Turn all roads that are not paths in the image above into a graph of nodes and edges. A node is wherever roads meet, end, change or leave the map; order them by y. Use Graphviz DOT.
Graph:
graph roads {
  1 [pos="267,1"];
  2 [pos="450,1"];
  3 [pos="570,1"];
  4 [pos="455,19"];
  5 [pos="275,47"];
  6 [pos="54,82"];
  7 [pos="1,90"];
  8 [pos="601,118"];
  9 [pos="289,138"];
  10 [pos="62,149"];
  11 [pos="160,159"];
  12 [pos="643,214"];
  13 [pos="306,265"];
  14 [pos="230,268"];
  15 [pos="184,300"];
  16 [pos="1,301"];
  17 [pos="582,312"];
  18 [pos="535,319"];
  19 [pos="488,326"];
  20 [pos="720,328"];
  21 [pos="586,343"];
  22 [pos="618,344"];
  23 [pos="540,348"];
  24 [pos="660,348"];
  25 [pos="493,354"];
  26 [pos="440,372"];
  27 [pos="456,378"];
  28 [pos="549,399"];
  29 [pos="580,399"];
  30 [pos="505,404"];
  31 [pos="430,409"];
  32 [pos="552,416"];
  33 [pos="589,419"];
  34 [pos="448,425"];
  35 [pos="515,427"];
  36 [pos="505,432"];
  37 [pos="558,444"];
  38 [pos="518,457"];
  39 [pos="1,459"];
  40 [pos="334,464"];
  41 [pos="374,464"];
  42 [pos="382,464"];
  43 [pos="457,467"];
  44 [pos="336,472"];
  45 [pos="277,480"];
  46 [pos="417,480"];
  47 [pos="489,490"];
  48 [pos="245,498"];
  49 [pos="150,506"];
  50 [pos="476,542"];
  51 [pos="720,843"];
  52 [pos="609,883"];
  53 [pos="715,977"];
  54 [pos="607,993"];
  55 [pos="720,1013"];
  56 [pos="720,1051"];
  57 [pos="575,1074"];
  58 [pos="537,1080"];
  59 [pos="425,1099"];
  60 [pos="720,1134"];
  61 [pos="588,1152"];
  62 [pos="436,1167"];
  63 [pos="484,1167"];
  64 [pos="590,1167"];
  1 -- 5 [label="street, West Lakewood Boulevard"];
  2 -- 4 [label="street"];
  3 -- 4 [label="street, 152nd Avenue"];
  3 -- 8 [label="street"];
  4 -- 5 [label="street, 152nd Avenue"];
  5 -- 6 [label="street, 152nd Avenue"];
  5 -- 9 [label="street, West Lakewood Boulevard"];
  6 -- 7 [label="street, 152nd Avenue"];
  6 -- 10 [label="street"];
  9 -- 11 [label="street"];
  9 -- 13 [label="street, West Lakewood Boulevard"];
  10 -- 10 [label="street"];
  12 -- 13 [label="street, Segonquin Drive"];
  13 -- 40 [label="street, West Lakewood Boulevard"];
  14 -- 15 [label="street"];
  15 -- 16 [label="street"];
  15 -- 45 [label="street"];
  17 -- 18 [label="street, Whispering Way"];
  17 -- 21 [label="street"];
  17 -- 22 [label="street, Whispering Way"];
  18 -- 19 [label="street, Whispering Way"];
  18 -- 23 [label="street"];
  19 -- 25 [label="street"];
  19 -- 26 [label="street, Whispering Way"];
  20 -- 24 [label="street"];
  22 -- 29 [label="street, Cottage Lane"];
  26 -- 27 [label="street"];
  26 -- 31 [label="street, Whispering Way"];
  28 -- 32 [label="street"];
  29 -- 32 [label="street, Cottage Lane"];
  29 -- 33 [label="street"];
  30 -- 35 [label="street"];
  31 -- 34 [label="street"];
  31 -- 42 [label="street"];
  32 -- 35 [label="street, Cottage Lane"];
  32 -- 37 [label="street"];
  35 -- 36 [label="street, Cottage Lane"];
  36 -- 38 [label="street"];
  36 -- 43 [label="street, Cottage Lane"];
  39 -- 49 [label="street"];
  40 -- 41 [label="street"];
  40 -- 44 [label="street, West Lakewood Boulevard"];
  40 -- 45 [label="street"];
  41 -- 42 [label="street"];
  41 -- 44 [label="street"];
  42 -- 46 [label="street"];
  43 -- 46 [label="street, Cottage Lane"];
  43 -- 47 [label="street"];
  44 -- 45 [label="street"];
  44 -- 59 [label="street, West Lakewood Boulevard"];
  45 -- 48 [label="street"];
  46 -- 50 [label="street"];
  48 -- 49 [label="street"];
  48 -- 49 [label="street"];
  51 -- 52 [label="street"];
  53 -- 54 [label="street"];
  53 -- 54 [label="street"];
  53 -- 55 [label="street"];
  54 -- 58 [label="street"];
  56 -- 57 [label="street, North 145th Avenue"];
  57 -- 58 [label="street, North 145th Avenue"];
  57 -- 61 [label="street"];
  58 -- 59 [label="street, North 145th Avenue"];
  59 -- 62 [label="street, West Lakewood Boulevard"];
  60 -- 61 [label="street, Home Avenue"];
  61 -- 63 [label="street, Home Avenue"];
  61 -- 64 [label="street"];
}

_ _ _ _ _

What to do: Please show every line above that includes the word "Whispering".

Expected answer:
  17 -- 18 [label="street, Whispering Way"];
  17 -- 22 [label="street, Whispering Way"];
  18 -- 19 [label="street, Whispering Way"];
  19 -- 26 [label="street, Whispering Way"];
  26 -- 31 [label="street, Whispering Way"];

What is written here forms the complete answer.